Los quistes prostáticos son cavidades llenas de líquido sin gérmenes que se encuentran en el interior de la próstata. Distinguimos entre los quistes parenquimatosos que se encuentran en el interior y los paraprostáticos que se encuentran pegados a las paredes de la próstata.
Los quistes prostáticos suelen ser asintomáticos hasta que adquieren un tamaño suficiente para bloquear la próstata o hasta que se infectan.
Son frecuentes en perros machos no castrados de razas grandes.
Síntomas
Es muy habitual que sea asintomático. Los síntomas que pueden aparecer son letargo, pérdida de apetito, distensión abdominal y estreñimiento. Si el quiste comprime el recto: dificultad para orinar y si comprime la uretra: secreción uretral.
Causas
Las causas no están claras. Se sospecha que pueden tener que ver con vestigios embrionarios de los conductos de Müller o a la obstrucción de los conductos glandulares por problemas en la próstata.
Diagnóstico
El veterinario primero realizará una inspección física en búsqueda de abultamientos en la zona perineal.

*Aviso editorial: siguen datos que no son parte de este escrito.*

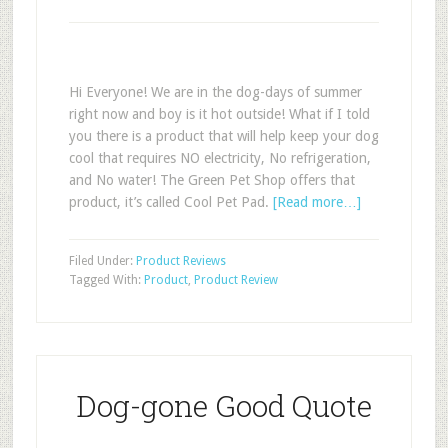
Hi Everyone! We are in the dog-days of summer
right now and boy is it hot outside! What if I told
you there is a product that will help keep your dog
cool that requires NO electricity, No refrigeration,
and No water! The Green Pet Shop offers that
product, it’s called Cool Pet Pad.
[Read more…]
Filed Under:
Product Reviews
Tagged With:
Product
,
Product Review
Dog-gone Good Quote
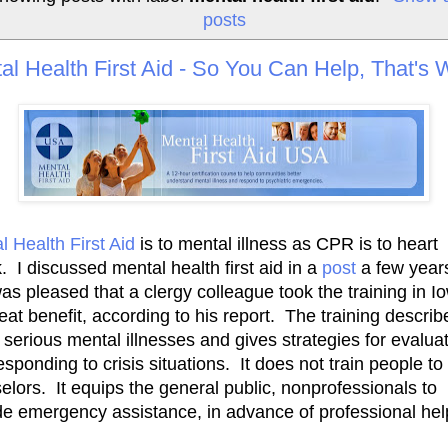
posts
al Health First Aid - So You Can Help, That's
l Health First Aid
is to mental illness as CPR is to heart
. I discussed mental health first aid in a
post
a few year
as pleased that a clergy colleague took the training in Io
reat benefit, according to his report. The training describ
 serious mental illnesses and gives strategies for evalua
esponding to crisis situations. It does not train people to
elors. It equips the general public, nonprofessionals to
de emergency assistance, in advance of professional hel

El veterinario utilizará los ultrasonidos para analizar los quistes en la próstata. Lo normal será utilizar una fina aguja para extraer líquido del quiste y poder analizarlo (aspiración con aguja fina). El peligro es que los quistes se infecten y se conviertan en abscesos prostáticos que provoquen molestias al perro. Además, si un absceso se rompiera, podría causar peritonitis.
Tratamiento
La castración siempre está recomendada porque al eliminar las hormonas, la próstata podría reabsorber los quistes.
El veterinario también decidirá en función del tamaño y de la ubicación de los quistes. Si son pequeños, normalmente pueden tratarse con medicación. Y si ya fueran más grandes, habrá que drenarlos para vaciarlos. Sin embargo, sería fácil que vuelvan a rellenarse. Por ello, normalmente se requiere un último paso que es la cirugía para evitar recaídas.